O ministro André Mendonça, do Supremo Tribunal Federal (STF), autorizou nesta terça-feira (19 de maio) a transferência do ex-banqueiro Daniel Vorcaro para uma cela comum na Superintendência da Polícia Federal (PF). A decisão ocorre após Vorcaro, dono do Banco Master, ter entregue sua parte na delação premiada, encerrando os privilégios de custódia que desfrutava.
Com a nova determinação, os advogados de Vorcaro perdem a autorização para visitá-lo a qualquer hora do dia, um acesso irrestrito que era permitido até o último domingo (17 de maio). Segundo Mendonça, a presença contínua da defesa era fundamental para a elaboração do acordo de colaboração, mas com a delação agora finalizada, não há mais necessidade de Vorcaro ser submetido a regras diferentes dos demais presos.
A transferência para a cela comum representa uma mudança significativa nas condições de custódia do ex-banqueiro. Desde 24 de março deste ano, Vorcaro ocupava a Sala de Estado-Maior da Superintendência Regional da PF do Distrito Federal, local anteriormente utilizado pelo ex-presidente Jair Bolsonaro e reservado a autoridades e altas figuras públicas – condição que não se aplicava a ele. Anteriormente, o banqueiro estava em um alojamento com menos recursos, com uma mureta separando a cama de concreto do vaso sanitário e do chuveiro.
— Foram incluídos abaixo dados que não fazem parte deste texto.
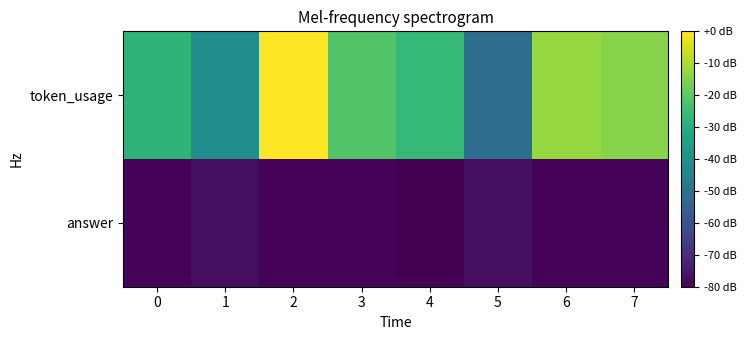

At 1, list the series in order from largest to smallest.

token_usage, answer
A decisão de Mendonça surge dias após a prisão de Henrique Vorcaro, pai do ex-banqueiro, durante uma nova fase da Operação Compliance Zero. A detenção do pai gerou especulações sobre uma possível pressão para que Daniel Vorcaro apresentasse uma delação mais robusta, com novas provas e nomes de envolvidos no esquema. Desde o início das negociações com a PF e a Procuradoria-Geral da República (PGR), a defesa de Vorcaro buscava garantir imunidade jurídica para familiares, como o pai e a irmã, visando evitar que crimes como lavagem de dinheiro, atribuídos a ele por meio de contas de parentes, fossem imputados a eles. Em 6 de maio deste ano, a defesa de Vorcaro enviou uma nova proposta de delação premiada, após a primeira versão ter sido recusada pela PGR e PF por ser considerada incompleta e não responder às dúvidas dos investigadores.